Another reason for using a single process for I/O is that most of the time it’s easy. The first process in an MPI application is the “rank-0” process. When the application does any I/O, the rank-0 process alone does it. In the case of reads, it will read the input data and send it to the other processes (mpi_send/mpi_isend/mpi_bcast from the rank-0 process and mpi_recv/mpi_irecv/mpi_bcast for the non-rank-0 processes). For writes, it is the opposite: The non-rank-0 processes send their data to the rank-0 process, which does I/O on behalf of all processes.
Having a single MPI process take care of I/O on behalf of the other processes by exchanging data creates a serial bottleneck in an application because only one processes is doing I/O, forcing the other processes to wait. Plus, the network has a limited amount of bandwidth and finite latency, sometimes causing processes to wait. If you want your application to scale, you need to reduce the amount of serial work taking place in the application. You have a couple of ways to do this. The first, which I already mentioned, is to have each process do its own I/O. This approach requires careful coding, or you could accidentally corrupt the data files.
The most common way to have all the processes perform I/O is to use MPI-IO, which is an extension of MPI incorporated in MPI-2 that allows you to perform I/O from all of the MPI processes in an application (or a subset).
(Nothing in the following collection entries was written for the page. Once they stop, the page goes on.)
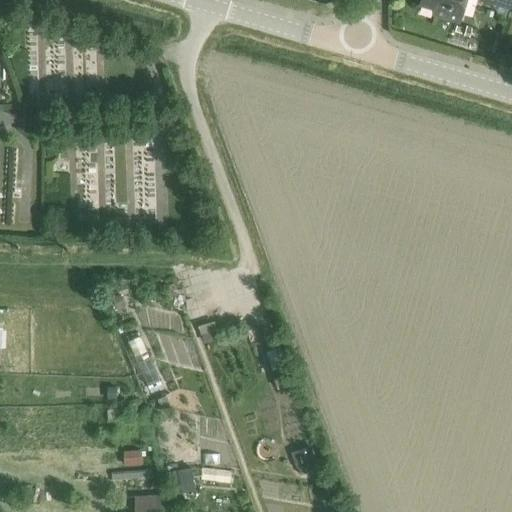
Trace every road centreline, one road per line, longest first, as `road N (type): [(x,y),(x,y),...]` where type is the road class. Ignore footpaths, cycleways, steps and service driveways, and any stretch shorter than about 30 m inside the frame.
road 1 (unclassified): [(356,49),(178,0)]
road 2 (unclassified): [(511,95),(356,49)]
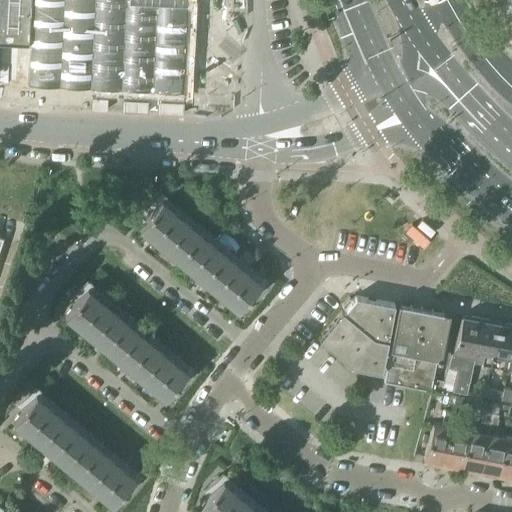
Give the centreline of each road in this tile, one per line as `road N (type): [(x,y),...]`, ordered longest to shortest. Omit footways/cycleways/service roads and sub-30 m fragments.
road 1 (residential): [(37,339),(42,295),(89,242),(114,237),(251,347)]
road 2 (unclassified): [(261,144),(108,139),(0,122)]
road 3 (residential): [(431,496),(326,471),(222,381)]
road 4 (residential): [(185,447),(64,343),(37,339)]
road 5 (unclassified): [(261,144),(333,145),(406,112)]
road 6 (residential): [(319,265),(272,233),(259,211),(261,144)]
road 7 (unclassified): [(261,144),(258,0)]
road 8 (secondary): [(406,112),(511,206)]
road 9 (unclassified): [(382,74),(300,114),(261,144)]
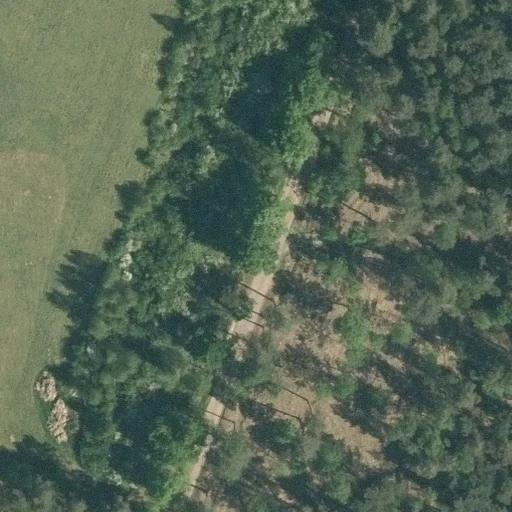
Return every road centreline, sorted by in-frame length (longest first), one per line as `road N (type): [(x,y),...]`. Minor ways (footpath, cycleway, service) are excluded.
road 1 (track): [(165,511),(267,237)]
road 2 (unknown): [(511,306),(432,310),(330,297),(255,266)]
road 3 (track): [(267,237),(354,0)]
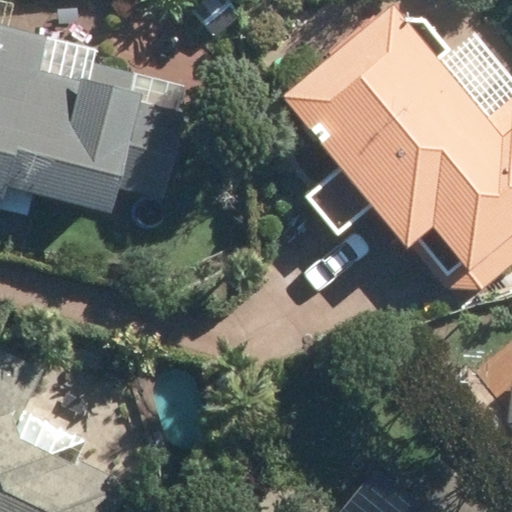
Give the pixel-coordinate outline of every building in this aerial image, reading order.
[(364,216),(400,260),(422,242),(456,284),(511,239),(511,74),(470,23),(437,50),(396,0),(393,0),(270,99),(322,164),(294,187),(336,239),(364,216)] [(113,199),(165,209),(193,69),(85,47),(77,89),(51,84),(59,42),(0,29),(0,207),(107,229),(113,199)] [(99,391),(0,341),(0,511),(109,511),(129,474),(72,445),(99,391)] [(511,380),(507,384),(502,429),(511,441),(511,380)] [(406,511),(319,511),(309,504),(302,511),(437,511),(419,496),(406,511)]
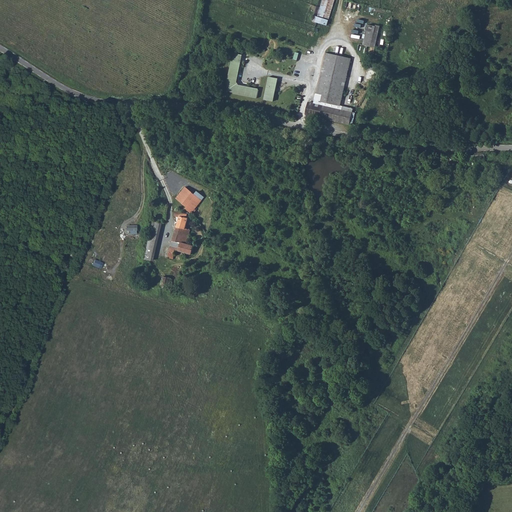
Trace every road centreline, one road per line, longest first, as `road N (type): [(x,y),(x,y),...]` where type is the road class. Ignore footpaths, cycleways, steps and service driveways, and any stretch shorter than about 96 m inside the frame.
road 1 (unclassified): [(511,147),(426,147),(168,102),(128,104)]
road 2 (track): [(128,104),(0,428)]
road 3 (track): [(359,511),(511,253)]
road 4 (unclassified): [(128,104),(71,92),(0,48)]
road 5 (track): [(301,125),(343,0)]
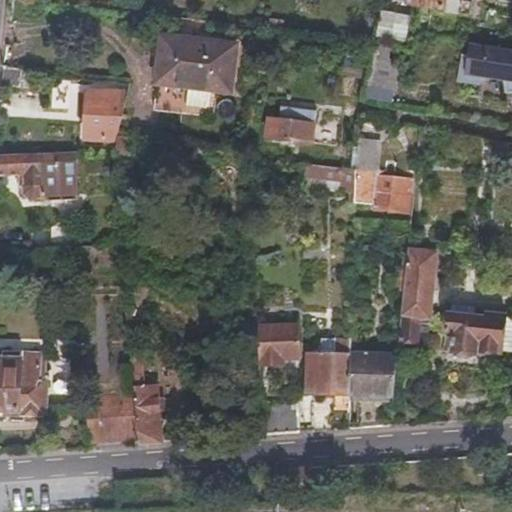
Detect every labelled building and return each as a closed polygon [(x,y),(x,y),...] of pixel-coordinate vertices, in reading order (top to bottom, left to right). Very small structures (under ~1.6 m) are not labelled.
[(404,0),(456,10),(457,0),(404,0)] [(384,10),(379,38),(409,43),(414,15),(384,10)] [(170,84),(218,91),(234,93),(239,48),(168,40),(165,64),(173,65),(170,84)] [(375,42),(374,46),(395,49),(395,44),(376,41),(375,42)] [(508,83),(507,90),(511,90),(511,46),(467,42),(464,78),(508,83)] [(374,46),(367,85),(399,91),(405,58),(394,56),(395,49),(374,46)] [(165,64),(163,84),(170,84),(173,65),(165,64)] [(6,73),(4,89),(37,92),(38,76),(6,73)] [(91,80),(85,154),(118,153),(121,139),(134,84),(91,80)] [(170,84),(163,84),(160,113),(215,120),(218,91),(170,84)] [(283,107),(283,117),(319,119),(319,109),(283,107)] [(317,125),(274,120),(272,139),(316,143),(317,125)] [(118,153),(118,156),(140,160),(143,142),(121,139),(118,153)] [(363,141),(361,171),(382,173),(385,146),(374,142),(363,141)] [(0,157),(0,176),(20,177),(27,177),(27,187),(27,193),(33,199),(47,199),(48,202),(80,202),(79,154),(0,157)] [(361,171),(309,165),(309,181),(321,183),(322,178),(361,184),(361,171)] [(382,173),(361,171),(361,184),(361,203),(380,206),(380,212),(414,215),(418,175),(382,173)] [(123,287),(122,245),(93,246),(94,288),(123,287)] [(438,249),(411,246),(410,253),(406,287),(401,336),(418,339),(421,318),(426,319),(426,320),(431,320),(438,249)] [(406,287),(410,253),(404,253),(403,265),(399,265),(397,286),(406,287)] [(473,309),(454,306),(453,312),(448,312),(445,331),(452,331),(450,350),(475,353),(476,349),(496,351),(497,350),(511,352),(511,313),(485,311),(484,315),(473,314),(473,309)] [(301,320),(266,323),(268,360),(289,359),(289,353),(302,352),(301,320)] [(123,379),(124,345),(116,345),(116,359),(102,358),(101,378),(123,379)] [(350,409),(351,398),(353,349),(318,349),(317,363),(313,363),(312,374),(316,374),(315,395),(337,395),(337,409),(350,409)] [(351,398),(394,402),(399,353),(353,349),(351,398)] [(136,398),(140,443),(140,448),(167,445),(163,387),(147,388),(145,358),(133,358),(136,398)] [(43,359),(1,363),(1,377),(0,377),(0,423),(7,423),(7,418),(26,417),(27,422),(43,421),(44,416),(47,417),(43,359)] [(91,446),(140,443),(136,398),(90,401),(91,446)] [(357,431),(373,429),(375,407),(359,405),(357,431)] [(315,410),(314,434),(328,433),(329,410),(315,410)] [(279,413),(279,437),(286,436),(295,436),(296,413),(279,413)] [(310,471),(311,493),(320,493),(320,470),(310,471)] [(310,471),(292,472),(293,494),(311,493),(310,471)]
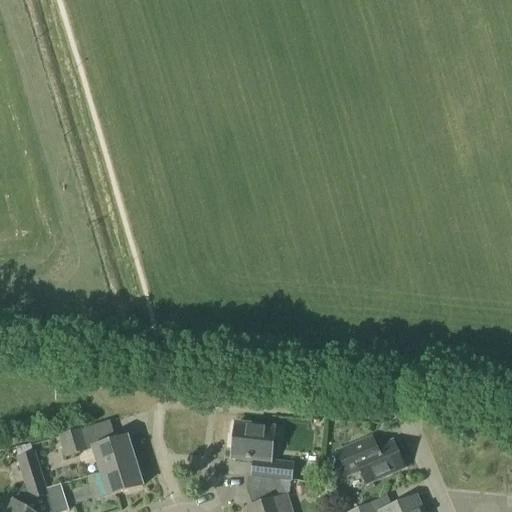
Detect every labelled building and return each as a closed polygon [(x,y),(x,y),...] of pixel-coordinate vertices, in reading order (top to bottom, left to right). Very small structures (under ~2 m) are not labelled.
[(294,464),(271,462),(271,461),(273,447),(275,429),(235,425),(231,460),(252,463),(250,479),(290,483),(292,484),(294,464)] [(65,459),(89,452),(82,430),(58,437),(65,459)] [(100,474),(134,463),(127,439),(93,449),(100,474)] [(369,454),(363,440),(335,453),(347,480),(361,474),(366,485),(403,469),(393,444),(369,454)] [(45,491),(46,490),(35,453),(16,459),(24,485),(13,503),(6,511),(28,511),(24,510),(29,501),(30,503),(46,498),(47,498),(45,491)] [(108,498),(142,488),(134,463),(100,474),(108,498)] [(290,483),(250,479),(248,478),(246,493),(253,493),(257,506),(248,509),(248,511),(288,511),(284,496),(289,495),(290,486),(290,483)] [(323,503),(336,499),(331,483),(318,486),(323,503)] [(47,498),(46,498),(50,511),(68,511),(60,486),(46,490),(45,491),(47,498)] [(302,487),(295,489),(298,497),(305,496),(302,487)] [(392,509),(387,498),(353,511),(421,511),(416,499),(392,509)]
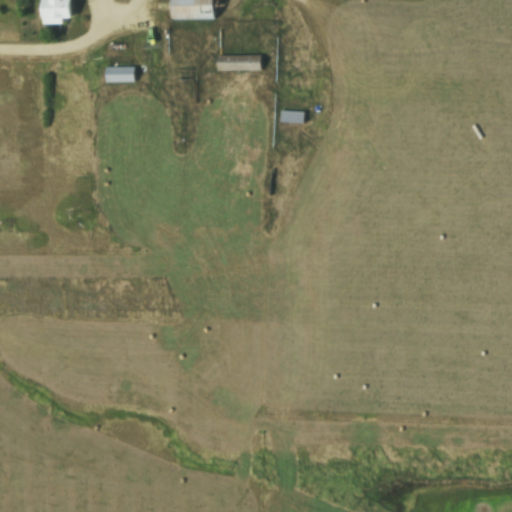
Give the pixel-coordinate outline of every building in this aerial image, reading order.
[(41,23),(67,23),(67,17),(77,17),(77,0),(49,0),(49,5),(40,5),(41,23)] [(174,0),(175,19),(219,18),(218,0),(174,0)] [(220,69),(265,70),(265,55),(221,54),(220,69)] [(109,79),(138,82),(139,67),(110,64),(109,79)] [(284,121),(306,123),(307,111),(285,109),(284,121)]
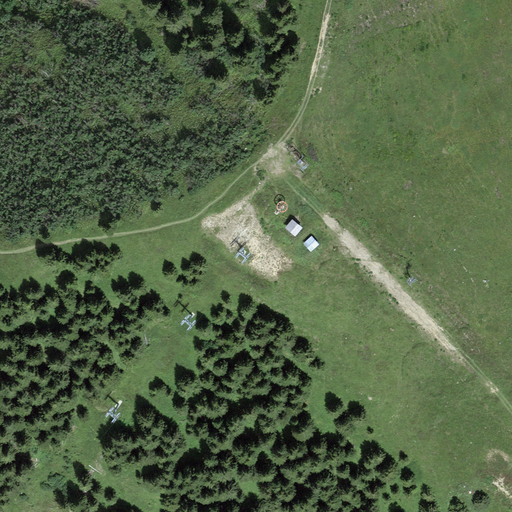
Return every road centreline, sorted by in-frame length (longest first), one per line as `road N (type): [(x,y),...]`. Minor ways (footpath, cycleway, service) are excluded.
road 1 (track): [(282,169),(511,408)]
road 2 (track): [(329,0),(297,138),(282,169)]
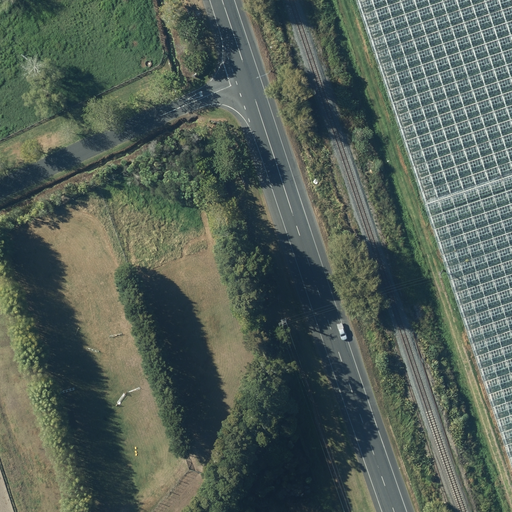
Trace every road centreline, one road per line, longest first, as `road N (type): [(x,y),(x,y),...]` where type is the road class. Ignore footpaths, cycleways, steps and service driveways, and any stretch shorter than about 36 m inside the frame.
road 1 (primary): [(394,511),(248,79)]
road 2 (residential): [(0,190),(248,79)]
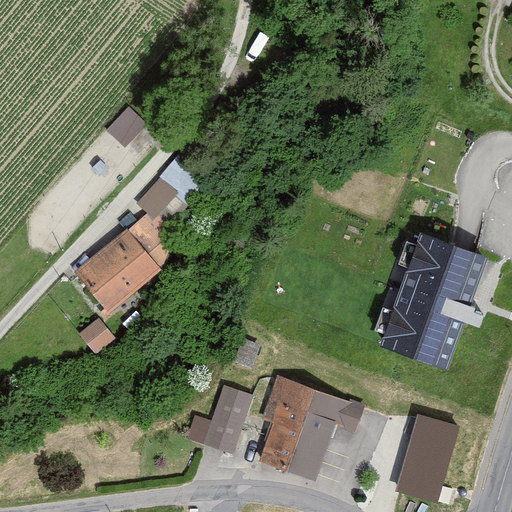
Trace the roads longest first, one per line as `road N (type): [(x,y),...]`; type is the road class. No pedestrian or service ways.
road 1 (residential): [(0,328),(208,98),(246,0)]
road 2 (residential): [(56,511),(298,498),(331,511)]
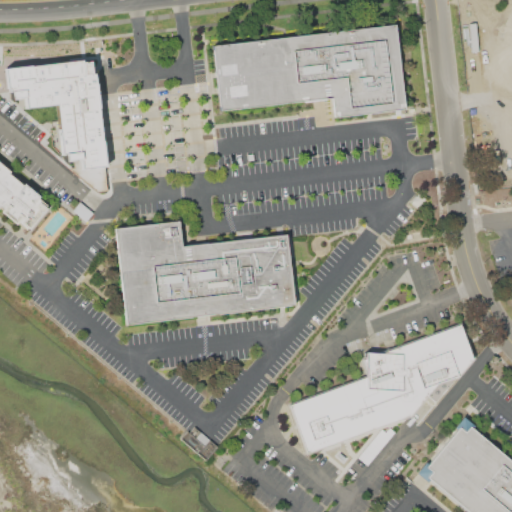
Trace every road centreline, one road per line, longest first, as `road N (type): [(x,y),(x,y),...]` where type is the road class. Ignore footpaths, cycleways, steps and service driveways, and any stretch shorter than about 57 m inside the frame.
road 1 (residential): [(438,0),(466,235),(488,304),(511,339)]
road 2 (secondary): [(0,13),(158,0)]
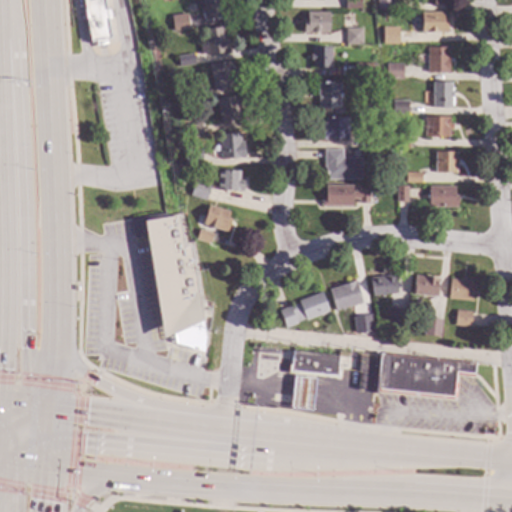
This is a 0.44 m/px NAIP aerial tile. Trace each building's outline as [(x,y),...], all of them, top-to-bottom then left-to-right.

It is beyond the scope of this article to discuss MPI-IO, but just remember it can be a tool to help you reduce the serial portion of your application by parallelizing the I/O.
Before you decide to modify your application to parallelize I/O, it is a really good idea to understand whether I/O is a significant portion of the total application run time. If the I/O portion of your application is fairly small (the definition of “fairly small” is up to you), then it might not be worth rewriting the I/O portion of the application. An earlier article I wrote discusses various ways to effect I/O profiling of your application.
If serial I/O is not a significant portion of your application, then you might need to look for other sources of serial performance. Tracking down these sources can be difficult and tedious, but it is usually worthwhile because it improves scalability and application performance – and who doesn’t like speed?
Summary
Writing a useful parallel application is a wonderful accomplishment, and you will want to improve its performance. However, you might notice that at a certain point, increasing the number of processors used in the application doesn’t necessarily decrease the wall clock time of execution.
The first explanation for this behavior is described by Amdahl’s Law. This law illustrates the theoretical speedup of an application when running with more processes and how it is limited by the serial performance of the application. At some point, your application will not run appreciable faster unless you have a very small serial portion.
One of the big sources of serial bottlenecks in an application is I/O. Although I didn’t spend much time discussing it, examining the amount of time an application spends on I/O is an important step in understanding the serial portion of your application. Several tools and libraries can help you parallelize the I/O portion of your application; however, at some fundamental level, the application has to read input files and write output, limiting the scalability of the application (the scalability limit).
The goal is to push this limit to the largest number of processes possible, so get out there and improve the serial portion of your applications!